Records from a collection:
• • • •

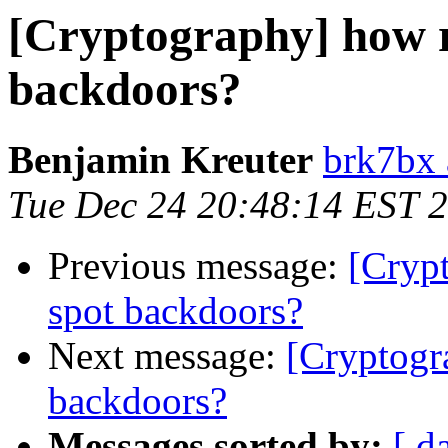
[Cryptography] how re
backdoors?
Benjamin Kreuter
brk7bx 
Tue Dec 24 20:48:14 EST 
Previous message:
[Crypt
spot backdoors?
Next message:
[Cryptogr
backdoors?
Messages sorted by:
[ d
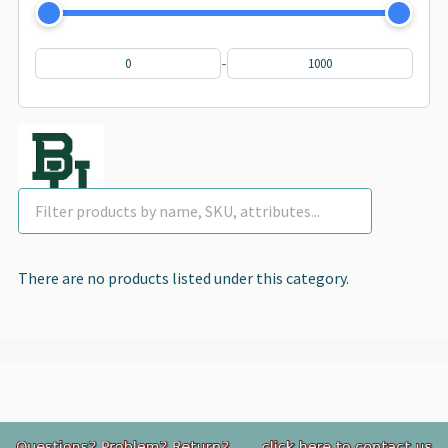
-
There are no products listed under this category.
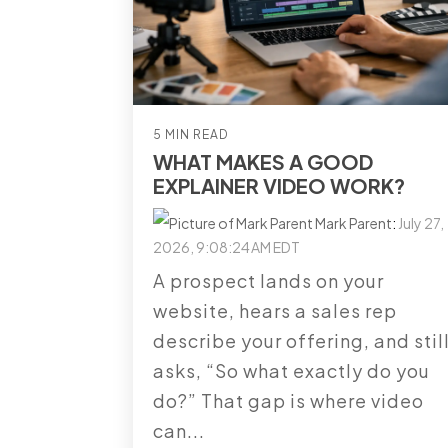
5 MIN READ
WHAT MAKES A GOOD
EXPLAINER VIDEO WORK?
Mark Parent
:
July 27,
2026, 9:08:24 AM EDT
A prospect lands on your
website, hears a sales rep
describe your offering, and stil
asks, “So what exactly do you
do?” That gap is where video
can...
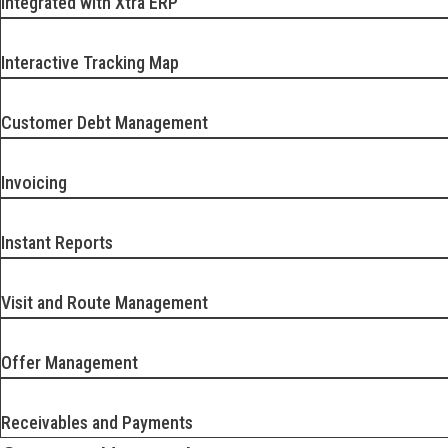
Integrated with Xtra ERP
Interactive Tracking Map
Customer Debt Management
Invoicing
Instant Reports
Visit and Route Management
Offer Management
Receivables and Payments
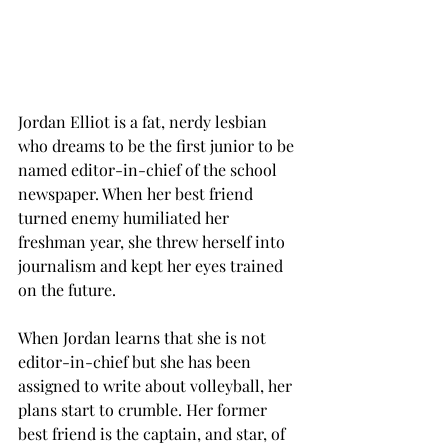
Jordan Elliot is a fat, nerdy lesbian 
who dreams to be the first junior to be 
named editor-in-chief of the school 
newspaper. When her best friend 
turned enemy humiliated her 
freshman year, she threw herself into 
journalism and kept her eyes trained 
on the future. 
When Jordan learns that she is not 
editor-in-chief but she has been 
assigned to write about volleyball, her 
plans start to crumble. Her former 
best friend is the captain, and star, of 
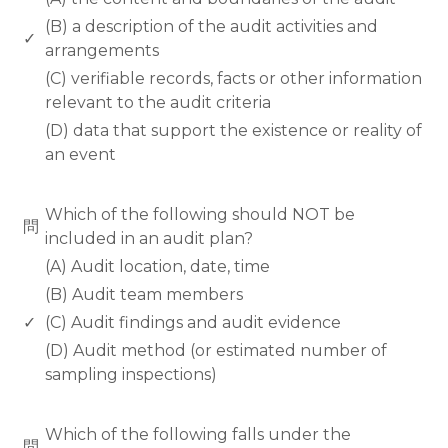
(B) a description of the audit activities and
✓
arrangements
(C) verifiable records, facts or other information
relevant to the audit criteria
(D) data that support the existence or reality of
an event
www.rodiyer.com
Which of the following should NOT be
問
included in an audit plan?
(A) Audit location, date, time
(B) Audit team members
✓
(C) Audit findings and audit evidence
(D) Audit method (or estimated number of
sampling inspections)
www.rodiyer.com
Which of the following falls under the
問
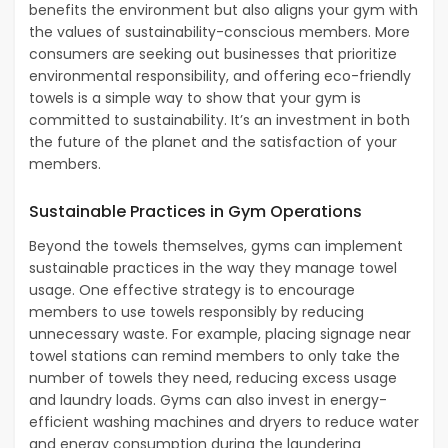
benefits the environment but also aligns your gym with
the values of sustainability-conscious members. More
consumers are seeking out businesses that prioritize
environmental responsibility, and offering eco-friendly
towels is a simple way to show that your gym is
committed to sustainability. It’s an investment in both
the future of the planet and the satisfaction of your
members.
Sustainable Practices in Gym Operations
Beyond the towels themselves, gyms can implement
sustainable practices in the way they manage towel
usage. One effective strategy is to encourage
members to use towels responsibly by reducing
unnecessary waste. For example, placing signage near
towel stations can remind members to only take the
number of towels they need, reducing excess usage
and laundry loads. Gyms can also invest in energy-
efficient washing machines and dryers to reduce water
and energy consumption during the laundering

• • • •

INSTRUCTIONS TO FOLLOW: Please output the line that contains "number of towels" and every line after it in the entries above, exactly, and nothing more.

ANSWER TO THIS EXERCISE:
number of towels they need, reducing excess usage
and laundry loads. Gyms can also invest in energy-
efficient washing machines and dryers to reduce water
and energy consumption during the laundering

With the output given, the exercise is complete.